Who's going to be in that glorious kingdom?  Daniel 7:18 says the Old Testament saints are going to be there.  First Corinthians 6:2 says the New Testament saints are going to be there.  We're going to be judging the world in that kingdom.  And here it says that the apostles and all who follow Christ are going to be there.  All the saints then of all redemptive history are all going to be gathered into that glorious kingdom to enjoy all the bounty of paradise regained.

So you think He's asking a lot to have you give up your cheap, earthly priorities to receive all that heaven can give you now in the kingdom and throughout eternity?  That's the choice.  May God's Spirit overpower your human ability and grant you the grace and the regeneration to come on God's terms.  Let's pray.

Father, we thank You for our morning, the power of Your truth and its clarity.  We thank You.  By grace You saved us and by grace You have promised us these immense blessings.  Eye hasn't seen, ear hasn't heard the things that You've prepared for those who love You.  It can't even enter into our hearts.

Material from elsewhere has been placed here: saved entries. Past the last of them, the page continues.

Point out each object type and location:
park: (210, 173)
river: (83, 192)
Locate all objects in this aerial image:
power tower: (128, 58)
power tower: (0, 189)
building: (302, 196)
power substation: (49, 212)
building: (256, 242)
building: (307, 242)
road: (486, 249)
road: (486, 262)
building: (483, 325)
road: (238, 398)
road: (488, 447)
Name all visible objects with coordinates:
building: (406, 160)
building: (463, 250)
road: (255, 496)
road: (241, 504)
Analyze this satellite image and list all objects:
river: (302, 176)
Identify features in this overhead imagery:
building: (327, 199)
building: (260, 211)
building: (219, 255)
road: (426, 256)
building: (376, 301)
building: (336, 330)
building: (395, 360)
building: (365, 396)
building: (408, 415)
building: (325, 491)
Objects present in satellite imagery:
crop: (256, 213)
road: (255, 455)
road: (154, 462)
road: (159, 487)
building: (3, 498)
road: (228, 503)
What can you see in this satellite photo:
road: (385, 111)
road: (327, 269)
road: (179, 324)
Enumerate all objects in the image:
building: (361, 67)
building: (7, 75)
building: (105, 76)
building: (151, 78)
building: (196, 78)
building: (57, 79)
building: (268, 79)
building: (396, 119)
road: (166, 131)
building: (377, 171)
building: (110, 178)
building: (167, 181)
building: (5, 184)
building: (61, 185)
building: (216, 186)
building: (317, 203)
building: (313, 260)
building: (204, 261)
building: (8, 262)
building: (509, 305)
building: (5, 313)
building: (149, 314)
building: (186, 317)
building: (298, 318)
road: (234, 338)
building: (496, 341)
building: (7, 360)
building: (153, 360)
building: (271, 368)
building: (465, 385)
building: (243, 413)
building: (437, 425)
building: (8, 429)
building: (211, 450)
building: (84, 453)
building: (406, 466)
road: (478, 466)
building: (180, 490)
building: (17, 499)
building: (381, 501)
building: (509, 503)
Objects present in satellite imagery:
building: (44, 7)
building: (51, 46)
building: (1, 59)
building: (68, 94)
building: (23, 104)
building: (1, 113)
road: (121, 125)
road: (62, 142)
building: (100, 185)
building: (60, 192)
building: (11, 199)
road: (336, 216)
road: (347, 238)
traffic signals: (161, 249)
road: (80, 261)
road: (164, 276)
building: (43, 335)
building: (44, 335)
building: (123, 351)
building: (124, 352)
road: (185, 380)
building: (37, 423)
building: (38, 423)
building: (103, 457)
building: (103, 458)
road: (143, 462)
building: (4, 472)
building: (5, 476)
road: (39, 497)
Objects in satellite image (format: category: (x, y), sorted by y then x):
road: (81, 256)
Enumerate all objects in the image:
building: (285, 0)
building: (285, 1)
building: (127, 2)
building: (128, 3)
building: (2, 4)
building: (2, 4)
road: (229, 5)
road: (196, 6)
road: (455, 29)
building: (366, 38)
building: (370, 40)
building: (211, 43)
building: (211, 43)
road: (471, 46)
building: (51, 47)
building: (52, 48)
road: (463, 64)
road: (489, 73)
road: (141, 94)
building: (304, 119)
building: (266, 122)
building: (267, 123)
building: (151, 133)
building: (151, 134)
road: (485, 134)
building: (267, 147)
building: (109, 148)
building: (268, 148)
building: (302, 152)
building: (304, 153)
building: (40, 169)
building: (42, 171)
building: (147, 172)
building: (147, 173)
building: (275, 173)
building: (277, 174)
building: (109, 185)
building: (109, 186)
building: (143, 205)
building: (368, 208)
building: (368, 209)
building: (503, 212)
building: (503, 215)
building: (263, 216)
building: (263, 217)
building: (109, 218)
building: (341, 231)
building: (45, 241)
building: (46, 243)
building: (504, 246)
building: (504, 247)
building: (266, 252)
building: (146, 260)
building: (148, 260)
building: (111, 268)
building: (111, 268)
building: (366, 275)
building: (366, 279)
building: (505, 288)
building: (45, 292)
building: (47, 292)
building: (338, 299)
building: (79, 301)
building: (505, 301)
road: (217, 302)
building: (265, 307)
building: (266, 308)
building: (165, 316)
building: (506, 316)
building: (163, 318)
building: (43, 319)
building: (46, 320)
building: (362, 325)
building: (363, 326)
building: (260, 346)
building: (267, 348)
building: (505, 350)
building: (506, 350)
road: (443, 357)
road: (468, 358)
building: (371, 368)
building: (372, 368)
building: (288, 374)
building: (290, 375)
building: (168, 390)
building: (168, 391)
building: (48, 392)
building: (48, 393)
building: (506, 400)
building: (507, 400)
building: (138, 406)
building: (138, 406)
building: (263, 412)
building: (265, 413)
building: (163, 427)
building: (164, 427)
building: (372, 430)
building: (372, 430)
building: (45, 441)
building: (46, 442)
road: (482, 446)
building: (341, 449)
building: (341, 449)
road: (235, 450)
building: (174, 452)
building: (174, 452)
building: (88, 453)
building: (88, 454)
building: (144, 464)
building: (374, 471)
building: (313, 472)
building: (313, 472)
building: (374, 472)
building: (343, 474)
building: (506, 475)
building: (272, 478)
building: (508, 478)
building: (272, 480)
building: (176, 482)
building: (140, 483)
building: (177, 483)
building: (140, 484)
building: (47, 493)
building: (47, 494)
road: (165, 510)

We can't conceive it that You love us so much as to pour out all spiritual blessings at this time and in the future the glories of reigning with Christ in His kingdom for 1,000 years and beyond that the treasures of eternal heaven.  Oh Lord, do by Your power in every heart here what man cannot do, for what is impossible with us is possible with You.  And we'll give You the praise in Christ's name.  Amen.